Passage:
start

In Arctic sediments, gas hydrate may occur within and beneath permafrost zones; the upper boundary of the hydrate stability zone is dependent upon local temperature and pressure conditions. As with the hydrate stability zone in the marine environment, the base of the hydrate stability zone in polar environments is largely determined by the geothermal gradient.
An important factor in the formation of high-grade gas hydrate deposits is the lithology of the host sediment. The highest concentrations of gas hydrate occur in sands and gravels where porosity and permeability are high. Cores recovered by drilling programs in both marine and polar locations from coarse-grained sediments have yielded hydrate concentrations of as great as 85% of the sediment pore space. In contrast, shales typically have gas hydrate concentrations of less than 6% of the bulk volume. The total volume of gas hydrate in fine-grained sediments represents the greatest proportion of the world’s gas hydrate, but the prospects for commercial development of natural gas from such a highly disseminated resource are very poor without a major paradigm shift in technology. Gas hydrate also occurs in localized concentrations filling fractures in shales. However, extraction of natural gas from shale-encased fracture accumulations is unlikely to be commercially viable in the near or intermediate term.

end

Items:
start

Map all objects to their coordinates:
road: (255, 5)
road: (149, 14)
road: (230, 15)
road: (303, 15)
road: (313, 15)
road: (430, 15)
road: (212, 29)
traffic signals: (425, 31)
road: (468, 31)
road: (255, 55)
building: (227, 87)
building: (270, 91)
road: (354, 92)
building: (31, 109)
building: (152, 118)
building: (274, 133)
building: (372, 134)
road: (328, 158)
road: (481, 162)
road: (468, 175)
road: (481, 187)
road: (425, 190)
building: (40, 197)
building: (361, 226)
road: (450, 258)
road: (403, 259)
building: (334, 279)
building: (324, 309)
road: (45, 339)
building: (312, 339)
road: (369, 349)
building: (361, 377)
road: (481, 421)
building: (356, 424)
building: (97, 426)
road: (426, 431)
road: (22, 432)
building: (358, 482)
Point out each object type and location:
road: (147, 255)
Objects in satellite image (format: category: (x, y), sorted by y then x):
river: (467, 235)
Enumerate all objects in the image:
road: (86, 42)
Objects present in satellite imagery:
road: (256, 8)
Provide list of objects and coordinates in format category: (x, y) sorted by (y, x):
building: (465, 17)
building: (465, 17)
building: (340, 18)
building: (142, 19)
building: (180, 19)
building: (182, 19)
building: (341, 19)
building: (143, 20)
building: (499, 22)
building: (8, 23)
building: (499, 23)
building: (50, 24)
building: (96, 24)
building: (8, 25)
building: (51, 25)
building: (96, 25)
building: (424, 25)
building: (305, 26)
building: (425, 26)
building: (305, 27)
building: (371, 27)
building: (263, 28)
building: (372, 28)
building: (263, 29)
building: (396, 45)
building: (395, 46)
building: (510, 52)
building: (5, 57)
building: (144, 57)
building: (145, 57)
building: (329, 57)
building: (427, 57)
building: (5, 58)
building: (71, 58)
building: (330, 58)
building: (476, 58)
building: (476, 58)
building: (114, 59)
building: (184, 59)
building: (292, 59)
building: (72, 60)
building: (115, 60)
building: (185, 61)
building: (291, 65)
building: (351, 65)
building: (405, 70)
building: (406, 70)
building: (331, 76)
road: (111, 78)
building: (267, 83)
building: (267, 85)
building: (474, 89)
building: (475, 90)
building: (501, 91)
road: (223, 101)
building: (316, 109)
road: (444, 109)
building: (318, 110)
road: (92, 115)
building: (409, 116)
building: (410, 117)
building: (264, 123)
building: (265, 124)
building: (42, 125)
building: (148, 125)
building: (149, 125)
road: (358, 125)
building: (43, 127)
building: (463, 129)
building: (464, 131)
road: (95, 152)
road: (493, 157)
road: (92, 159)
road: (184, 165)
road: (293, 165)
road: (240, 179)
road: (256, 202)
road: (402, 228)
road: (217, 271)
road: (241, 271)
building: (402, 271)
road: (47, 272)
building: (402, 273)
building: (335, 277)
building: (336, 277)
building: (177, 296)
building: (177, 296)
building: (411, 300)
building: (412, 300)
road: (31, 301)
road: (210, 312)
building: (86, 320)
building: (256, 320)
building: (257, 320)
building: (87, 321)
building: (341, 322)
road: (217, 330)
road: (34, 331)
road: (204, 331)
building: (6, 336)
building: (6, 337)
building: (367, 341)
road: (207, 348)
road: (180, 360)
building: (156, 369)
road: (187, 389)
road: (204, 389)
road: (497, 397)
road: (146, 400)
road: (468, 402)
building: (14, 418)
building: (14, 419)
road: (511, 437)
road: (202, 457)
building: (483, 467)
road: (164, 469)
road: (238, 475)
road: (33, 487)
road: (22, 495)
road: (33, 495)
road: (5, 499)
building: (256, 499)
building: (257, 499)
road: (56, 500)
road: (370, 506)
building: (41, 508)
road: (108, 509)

end

Work to do:
A - In the gas hydrate passage, what is the highest hydrate concentration found in cores from coarse-grained sediments?
B - Write what follows the final sentence of the gas hydrate passage.
The entries are unrelated to the gas hydrate passage and stand apart from it.

Final results:
A - As much as 85% of the sediment pore space.

B -
Even in locations with appropriate pressure-temperature conditions and excellent potential reservoirs, gas hydrate will not be present without an adequate supply of a hydrate-forming gas such as methane. The availability of gas to a suitable reservoir is dependent on a variety of factors include hydrocarbon source and migration. Gas may be generated from either biogenic or thermogenic sources. Evaluations conducted to date indicate that not enough microbial methane is generated internally within the gas-hydrate stability zone alone to account for the gas content of most hydrate accumulations. In addition most gas hydrate-bearing sediments have never been sufficiently heated or deep buried to yield thermogenic gas. Thus, most of the gas that has formed hydrate must have migrated into the hydrate stability zone from deeper sediments (Collett et al., 2008).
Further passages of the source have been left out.